Cherchant à exercer une pression par le biais de blocus économiques et de nouvelles sanctions, alors que les espoirs précédents de renverser le régime ou de porter au pouvoir des responsables compromettants se sont enlisés.

[Médiateurs régionaux (Qatar et Pakistan)]

Tentant d'examiner s'il existe une voie pour reprendre la mise en œuvre des engagements établis dans le cadre de l'accord d'Islamabad.

// Citations

“La mise en œuvre de cet accord exige que les engagements soient tenus par l'autre partie, en particulier les États-Unis.
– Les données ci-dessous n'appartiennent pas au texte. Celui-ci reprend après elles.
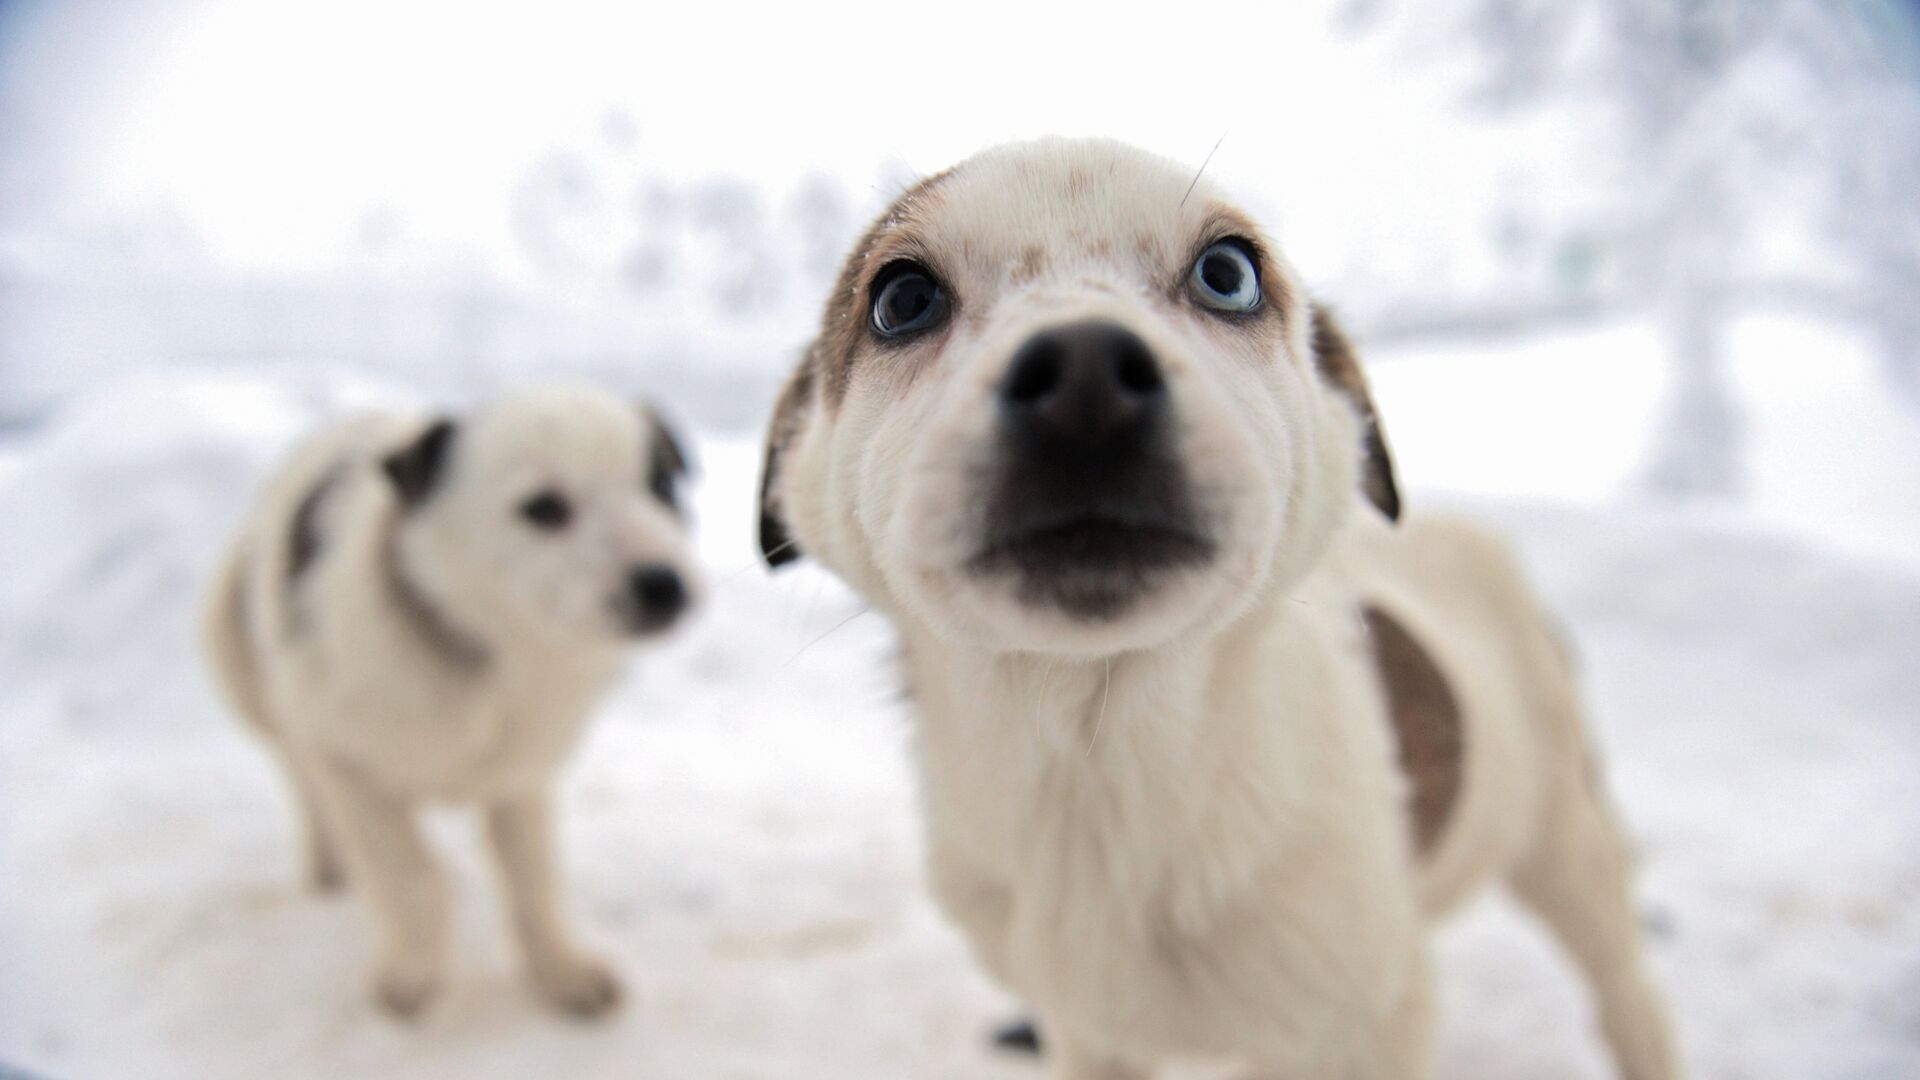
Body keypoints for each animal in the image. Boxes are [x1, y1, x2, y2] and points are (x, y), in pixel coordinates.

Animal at [204, 382, 698, 1014]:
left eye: (659, 485)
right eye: (544, 508)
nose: (664, 584)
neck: (484, 647)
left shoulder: (520, 777)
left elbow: (534, 878)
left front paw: (560, 969)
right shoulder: (350, 764)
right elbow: (410, 875)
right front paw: (412, 975)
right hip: (238, 655)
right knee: (299, 773)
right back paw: (329, 861)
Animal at [756, 141, 1689, 1076]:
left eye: (1227, 274)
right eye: (902, 299)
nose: (1086, 380)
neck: (1103, 753)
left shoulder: (1364, 1030)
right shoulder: (1090, 1040)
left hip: (1567, 844)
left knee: (1627, 999)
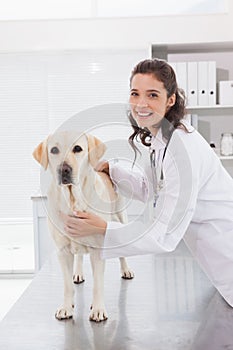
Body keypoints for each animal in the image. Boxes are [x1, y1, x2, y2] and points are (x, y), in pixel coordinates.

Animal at [33, 131, 134, 322]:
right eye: (54, 150)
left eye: (78, 148)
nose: (63, 169)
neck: (74, 199)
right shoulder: (63, 251)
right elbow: (67, 286)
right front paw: (66, 307)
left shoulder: (98, 250)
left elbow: (98, 284)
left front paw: (98, 309)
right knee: (79, 257)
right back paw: (78, 273)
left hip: (120, 219)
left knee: (122, 253)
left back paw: (126, 270)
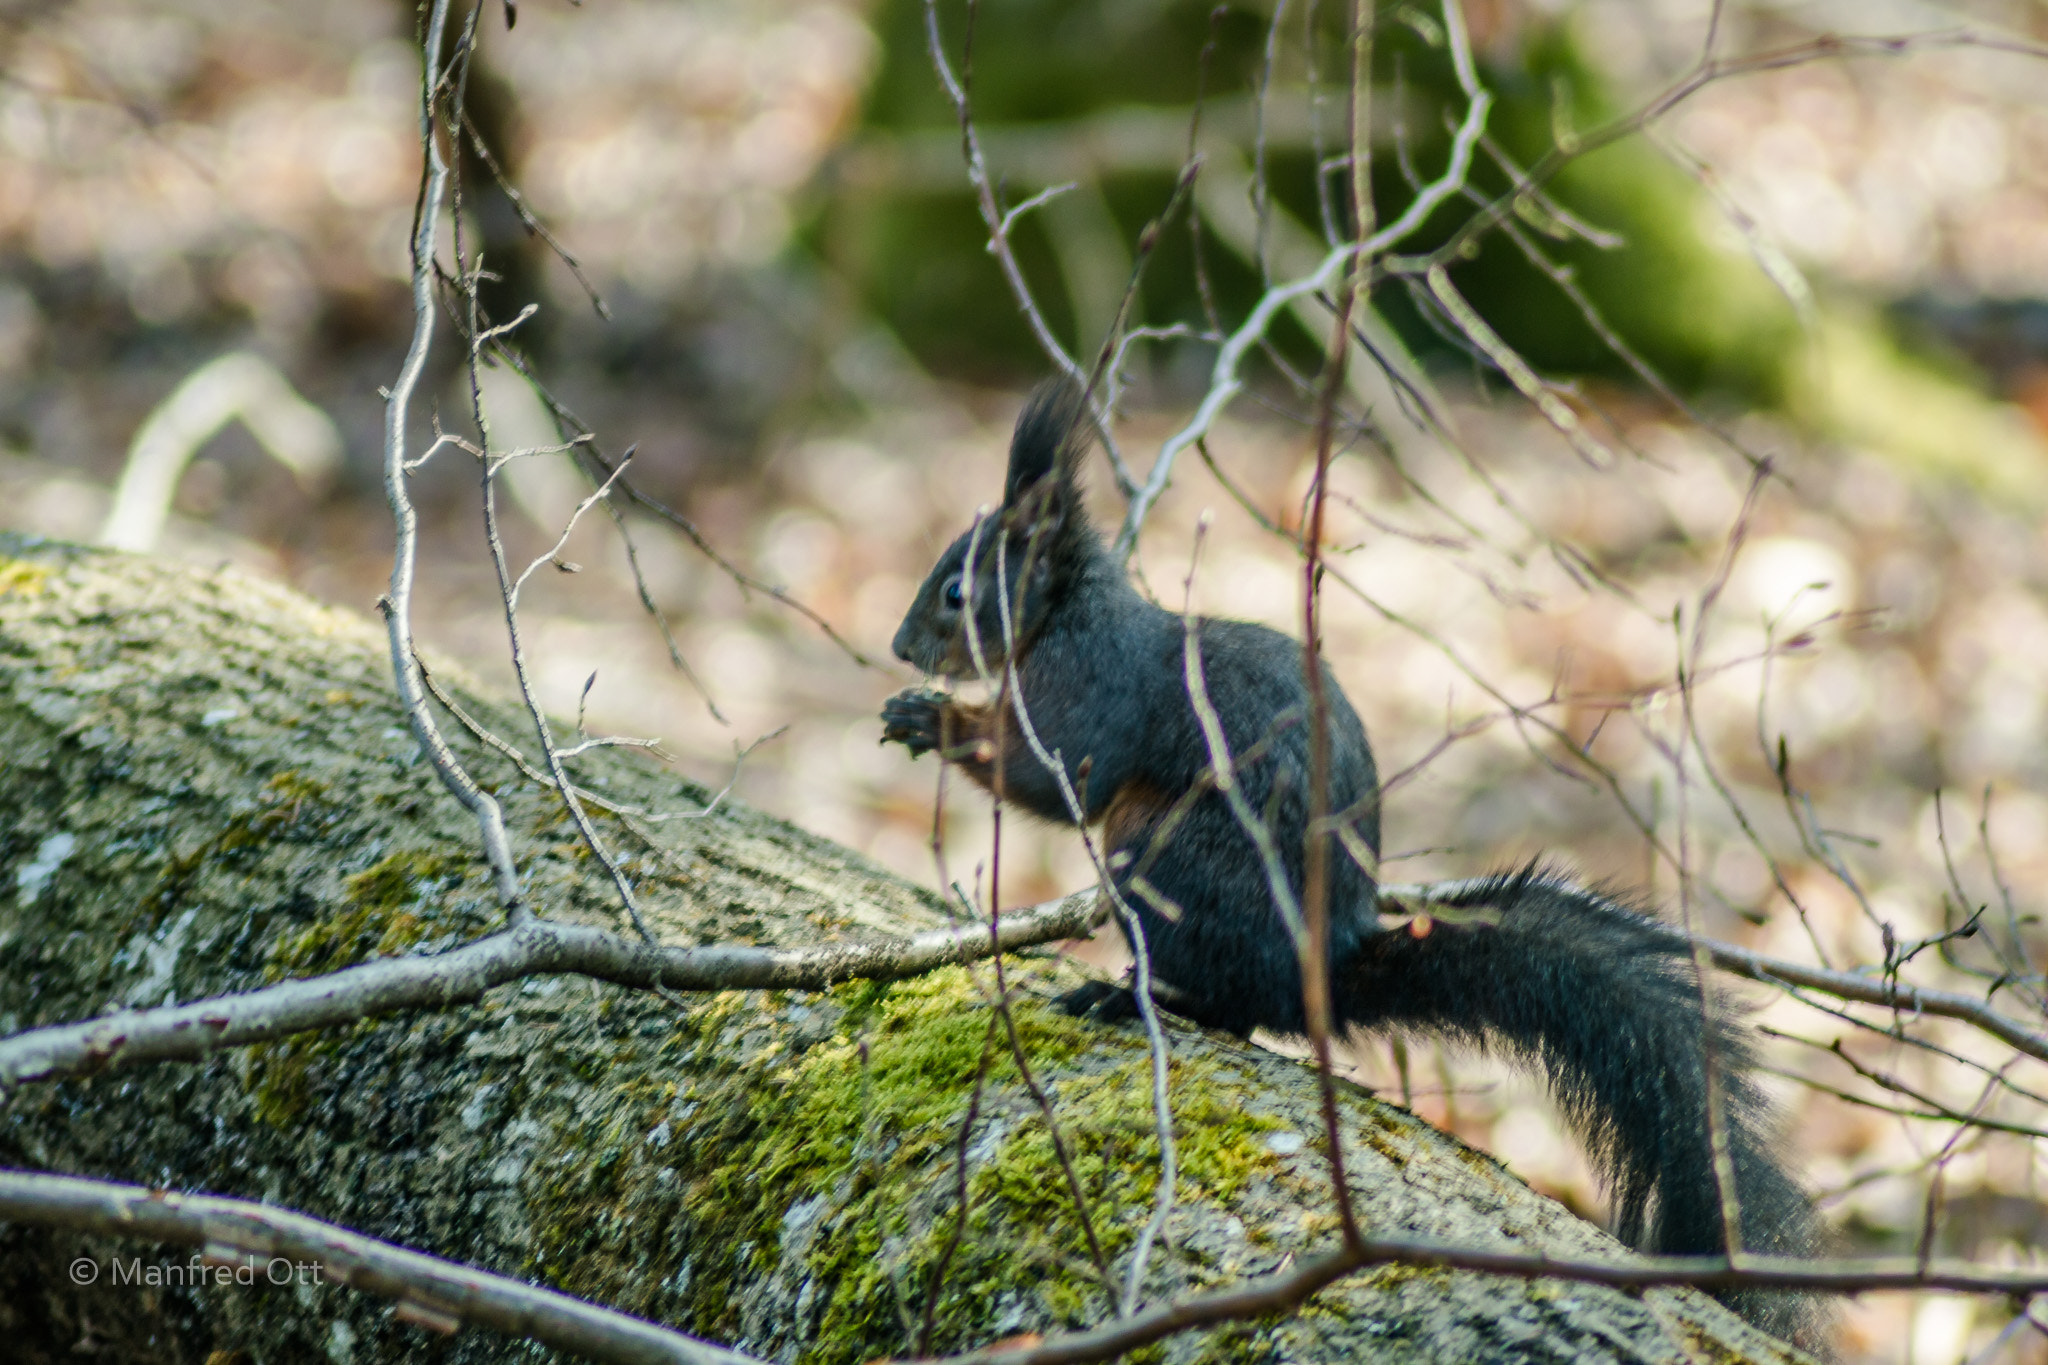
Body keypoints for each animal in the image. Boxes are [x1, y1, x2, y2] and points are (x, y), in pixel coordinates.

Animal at [880, 381, 1825, 1345]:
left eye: (957, 589)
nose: (899, 646)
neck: (1067, 610)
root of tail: (1314, 969)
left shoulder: (1089, 687)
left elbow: (1055, 777)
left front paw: (934, 719)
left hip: (1161, 854)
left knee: (1221, 1001)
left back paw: (1126, 995)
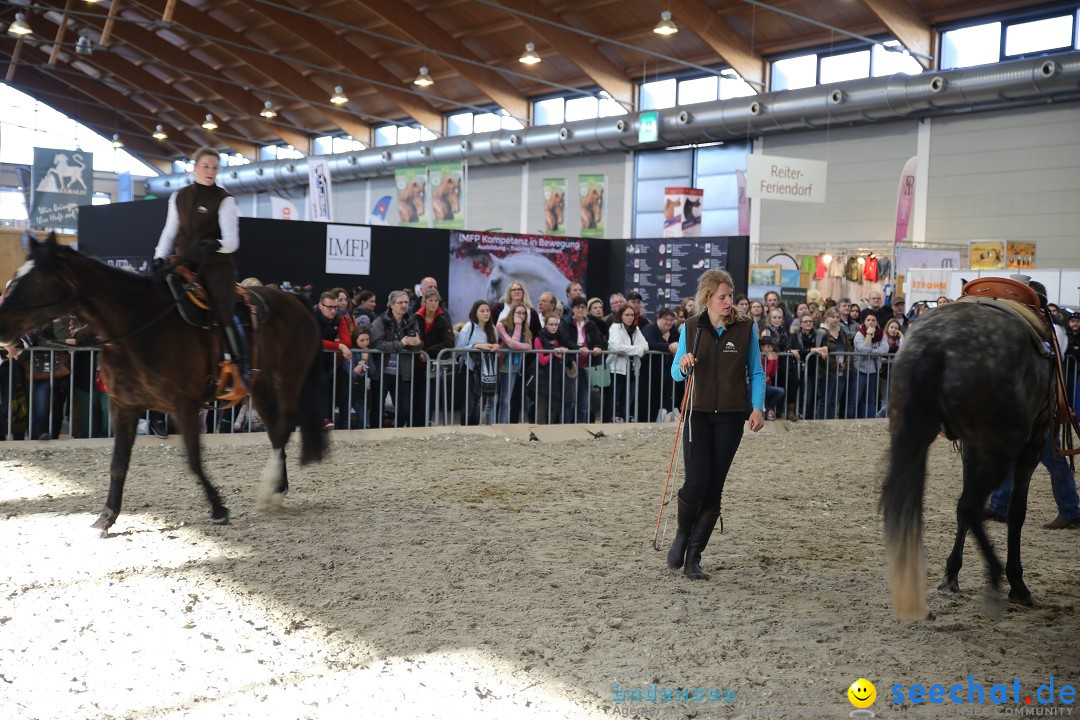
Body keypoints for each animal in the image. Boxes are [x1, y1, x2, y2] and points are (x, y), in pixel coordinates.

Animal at [0, 234, 324, 533]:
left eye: (37, 278)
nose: (4, 326)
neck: (139, 326)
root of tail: (296, 300)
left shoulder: (185, 404)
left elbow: (193, 459)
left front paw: (218, 509)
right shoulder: (124, 406)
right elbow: (118, 464)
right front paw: (106, 517)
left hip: (288, 378)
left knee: (283, 427)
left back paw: (272, 489)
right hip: (260, 383)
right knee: (275, 431)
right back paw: (275, 489)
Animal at [881, 302, 1049, 621]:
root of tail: (936, 342)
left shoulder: (971, 447)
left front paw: (951, 576)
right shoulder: (1031, 448)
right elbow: (1016, 513)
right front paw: (1018, 584)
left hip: (913, 434)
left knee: (953, 505)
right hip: (997, 450)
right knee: (970, 506)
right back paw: (996, 576)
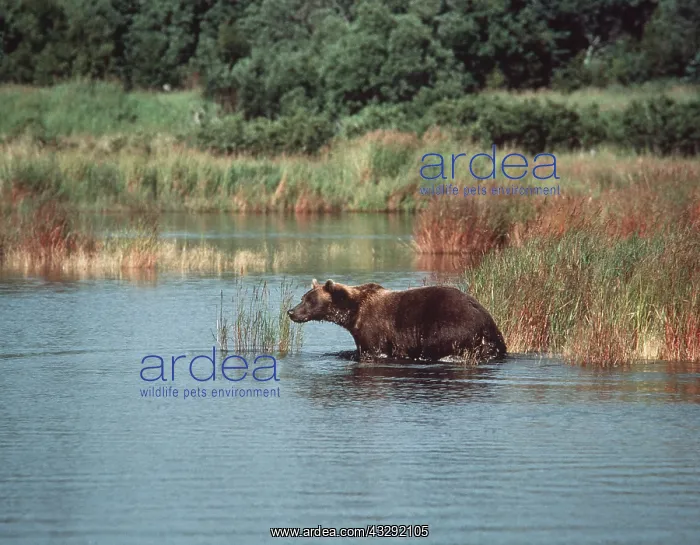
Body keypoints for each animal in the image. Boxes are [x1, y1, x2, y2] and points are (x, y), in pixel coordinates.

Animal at [287, 279, 507, 362]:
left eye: (309, 300)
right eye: (303, 298)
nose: (291, 312)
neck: (353, 312)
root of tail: (486, 319)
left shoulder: (373, 327)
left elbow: (375, 350)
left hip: (449, 325)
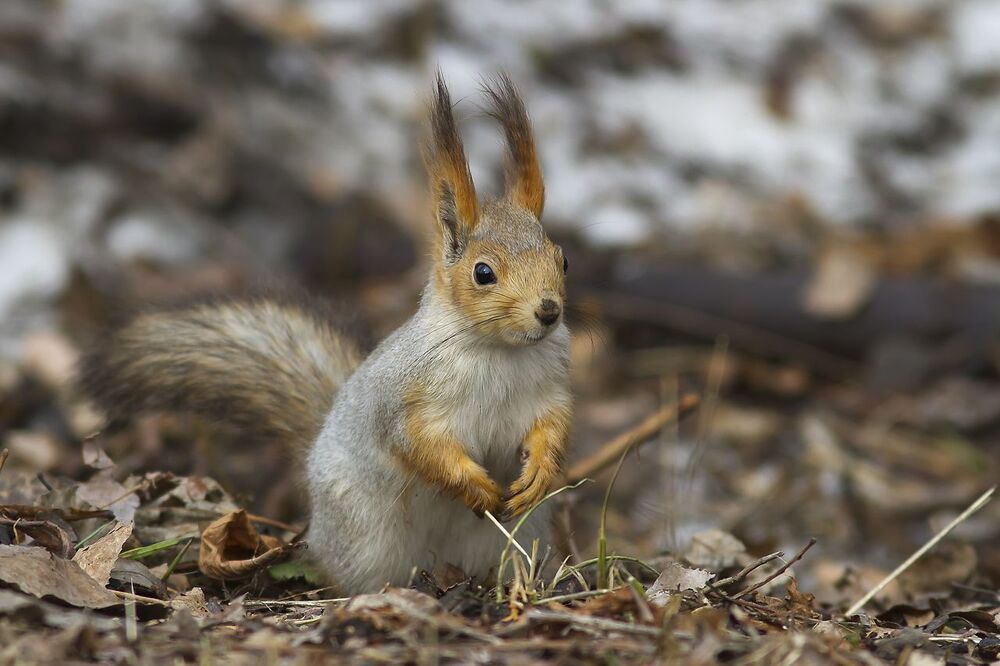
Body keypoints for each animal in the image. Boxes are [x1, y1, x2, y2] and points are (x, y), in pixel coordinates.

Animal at [82, 73, 572, 595]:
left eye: (562, 260)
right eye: (483, 273)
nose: (548, 311)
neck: (500, 351)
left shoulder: (552, 385)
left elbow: (553, 425)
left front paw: (540, 472)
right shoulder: (405, 398)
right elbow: (420, 445)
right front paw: (474, 486)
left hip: (513, 540)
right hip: (366, 537)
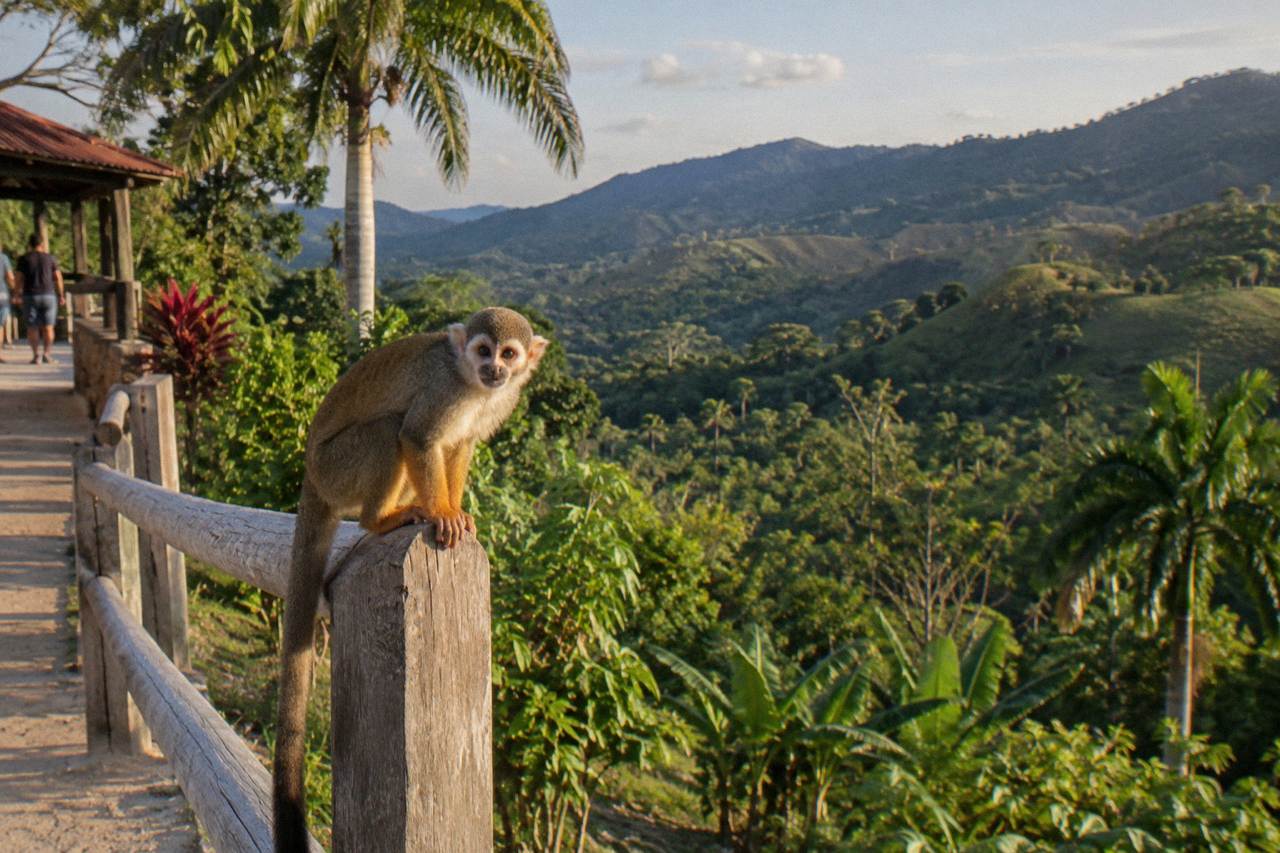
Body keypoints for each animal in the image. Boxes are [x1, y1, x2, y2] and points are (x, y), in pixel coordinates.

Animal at [272, 307, 547, 852]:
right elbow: (419, 438)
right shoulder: (443, 388)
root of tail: (311, 475)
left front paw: (457, 511)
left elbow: (458, 444)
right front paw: (442, 513)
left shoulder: (496, 402)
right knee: (388, 429)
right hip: (338, 468)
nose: (495, 370)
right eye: (483, 350)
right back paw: (382, 519)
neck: (471, 384)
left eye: (509, 354)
Dès que ces engagements seront mis en œuvre, l'Iran prendra également ses mesures.”

[Kazem Gharibabadi] — Expliquant pourquoi l'accord conclu avec Oman concernant les modalités de passage dans le détroit d'Hormuz n'est pas encore mis en œuvre.

“Si Washington souhaite revenir sur la voie de la diplomatie, il doit assumer la responsabilité de ses actes passés.”

[Kazem Gharibabadi] — Exposant les conditions préalables pour que l'Iran reprenne les voies diplomatiques.

“Si (Trump) veut agir, nous riposterons d'une manière sismique... si la guerre économique se poursuit, pas une seule goutte de pétrole ne sera exportée du golfe Arabique.”

[Mohsen Rezaei] — Mise en garde concernant la réponse de l'Iran face à la poursuite des blocus américains et aux nouvelles sanctions prévues contre l'économie iranienne.